### [AIM A]
What three things does the baby-names text give as evidence that the baby-naming industry is booming?
### [AIM B]
How would you put this sentence from the baby-names text into Spanish: "Three years later, the Lanes had another baby boy, their seventh and last child."
### [AIM C]
Carry the baby-names passage forward from its last sentence.

### [TEXT EXTRACT]
Friday, March 28, 2014

The business of baby names

I don't think Steven D. Levitt and Stephen J. Dubner are going to sue me for doing this. Below portion taken from Freakonomics.

Very interesting rational book - a good chapter that would interest any parent naming her newborn baby.

"The belief in parental power is manifest in the first official act a parent commits: giving the baby a name. As any modern parent knows, the baby-naming industry is booming, as evidenced by a proliferation of books, websites, and baby-name consultants. Many parents seem to believe that a child cannot prosper unless it is hitched to the right name; names are seen to carry great aesthetic or even predictive powers.

This might explain why, in 1958, a New York City man named Robert Lane decided to call his baby son Winner. The Lanes, who lived in a housing project in Harlem, already had several children, each with a fairly typical name. But this boy—well, Robert Lane apparently had a special feeling about this one. Winner Lane: how could he fail with a name like that?

Three years later, the Lanes had another baby boy, their seventh and last child. For reasons that no one can quite pin down today, Robert decided to name this boy Loser. It doesn’t appear that Robert was unhappy about the new baby; he just seemed to get a kick out of the name’s bookend effect. First a Winner, now a Loser. But if Winner Lane could hardly be expected to fail, could Loser Lane possibly succeed?

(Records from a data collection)
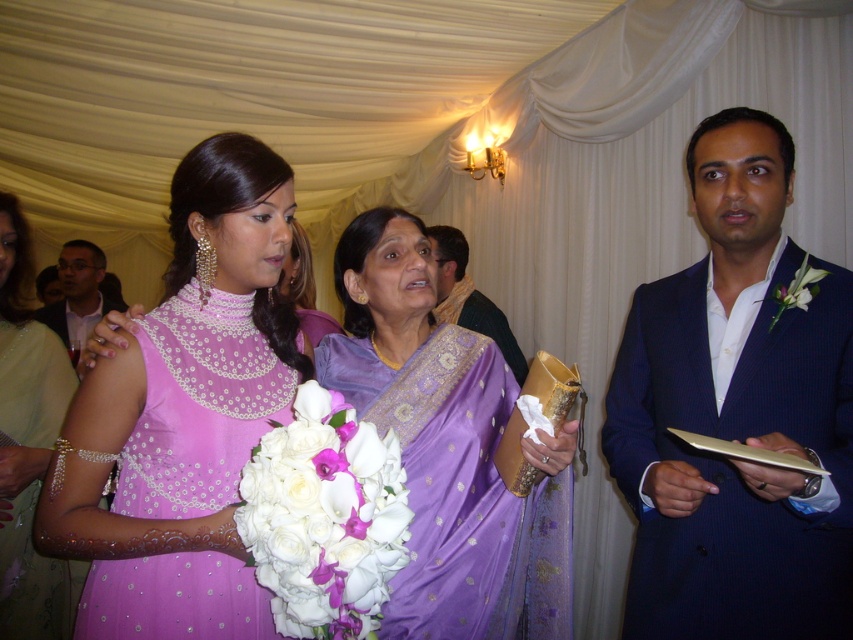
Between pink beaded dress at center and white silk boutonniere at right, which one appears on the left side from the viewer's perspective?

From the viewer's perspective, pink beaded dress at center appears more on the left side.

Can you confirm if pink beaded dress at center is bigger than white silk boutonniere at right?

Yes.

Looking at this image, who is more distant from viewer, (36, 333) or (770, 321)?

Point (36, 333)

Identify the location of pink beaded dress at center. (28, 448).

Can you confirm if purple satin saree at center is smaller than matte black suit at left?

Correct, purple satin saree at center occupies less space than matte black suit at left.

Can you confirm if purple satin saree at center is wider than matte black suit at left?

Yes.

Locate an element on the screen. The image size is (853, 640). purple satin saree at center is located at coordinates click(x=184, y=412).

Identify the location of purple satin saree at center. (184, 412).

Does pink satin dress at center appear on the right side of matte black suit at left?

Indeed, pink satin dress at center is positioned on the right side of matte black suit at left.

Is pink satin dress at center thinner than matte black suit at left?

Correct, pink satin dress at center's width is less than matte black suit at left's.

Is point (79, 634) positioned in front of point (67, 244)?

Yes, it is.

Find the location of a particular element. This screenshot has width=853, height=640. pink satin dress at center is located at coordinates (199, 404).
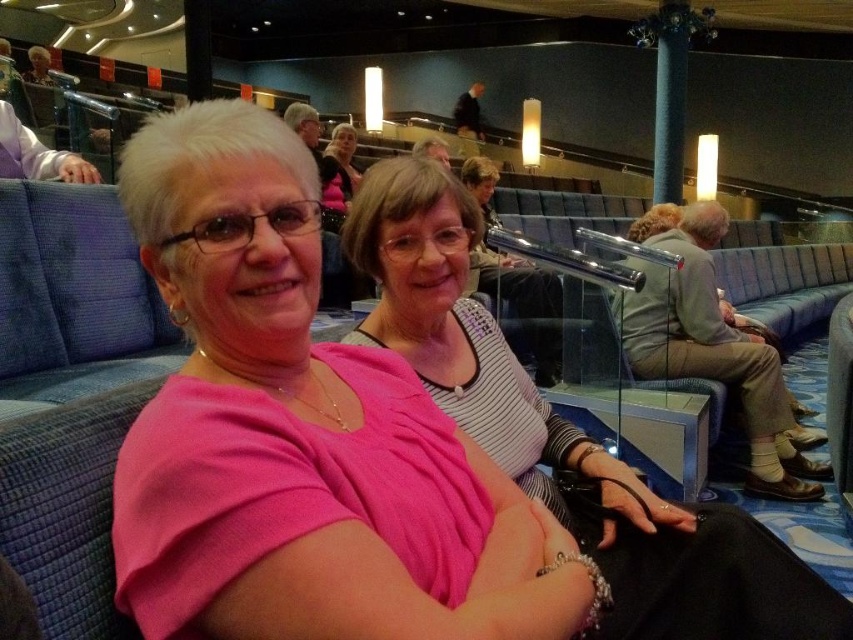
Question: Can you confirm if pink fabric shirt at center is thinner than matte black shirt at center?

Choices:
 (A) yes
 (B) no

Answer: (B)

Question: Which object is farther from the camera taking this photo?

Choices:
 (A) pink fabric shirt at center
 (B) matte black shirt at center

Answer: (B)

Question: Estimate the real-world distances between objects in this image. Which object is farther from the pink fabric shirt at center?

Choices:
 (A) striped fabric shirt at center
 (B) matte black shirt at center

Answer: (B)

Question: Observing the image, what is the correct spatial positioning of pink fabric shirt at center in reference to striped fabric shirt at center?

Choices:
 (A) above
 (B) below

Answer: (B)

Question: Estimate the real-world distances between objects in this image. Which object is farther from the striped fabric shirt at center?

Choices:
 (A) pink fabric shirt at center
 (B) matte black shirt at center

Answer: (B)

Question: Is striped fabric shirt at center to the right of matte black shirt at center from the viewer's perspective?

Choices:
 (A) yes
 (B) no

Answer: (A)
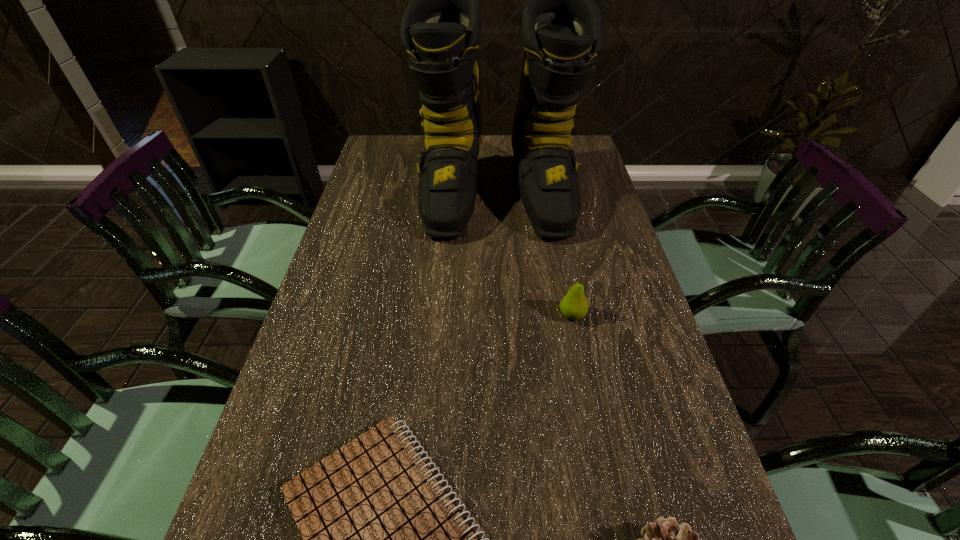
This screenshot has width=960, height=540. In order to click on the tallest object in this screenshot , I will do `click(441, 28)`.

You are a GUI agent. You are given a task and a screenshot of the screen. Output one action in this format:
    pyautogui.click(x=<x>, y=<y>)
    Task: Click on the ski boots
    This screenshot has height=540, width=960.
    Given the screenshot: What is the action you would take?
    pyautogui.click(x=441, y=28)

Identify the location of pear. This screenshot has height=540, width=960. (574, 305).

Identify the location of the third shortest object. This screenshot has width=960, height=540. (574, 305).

### [TASK ANSWER A]
Books, websites and baby-name consultants.

### [TASK ANSWER B]
Tres años más tarde, los Lane tuvieron otro bebé varón, su séptimo y último hijo.

### [TASK ANSWER C]
Loser Lane did in fact succeed. He went to prep school on a scholarship, graduated from Lafayette College in Pennsylvania, and joined the New York Police Department (this was his mother’s longtime wish), where he made detective and, eventually, sergeant. Although he never hid his name, many people were uncomfortable using it. “So I have a bunch of names,” he says today, “from Jimmy to James to whatever they want to call you. Timmy. But they rarely call you Loser.” Once in a while, he said, “they throw a French twist on it: ‘Losier.’ ” To his police colleagues, he is known as Lou.

And what of his brother with the can’t-miss name? The most noteworthy achievement of Winner Lane, now in his midforties, is the sheer length of his criminal record: nearly three dozen arrests for burglary, domestic violence, trespassing, resisting arrest, and other mayhem.

These days, Loser and Winner barely speak. The father who named them is no longer alive. Clearly he had the right idea—that naming is destiny—but he must have gotten the boys mixed up."

Cheers..!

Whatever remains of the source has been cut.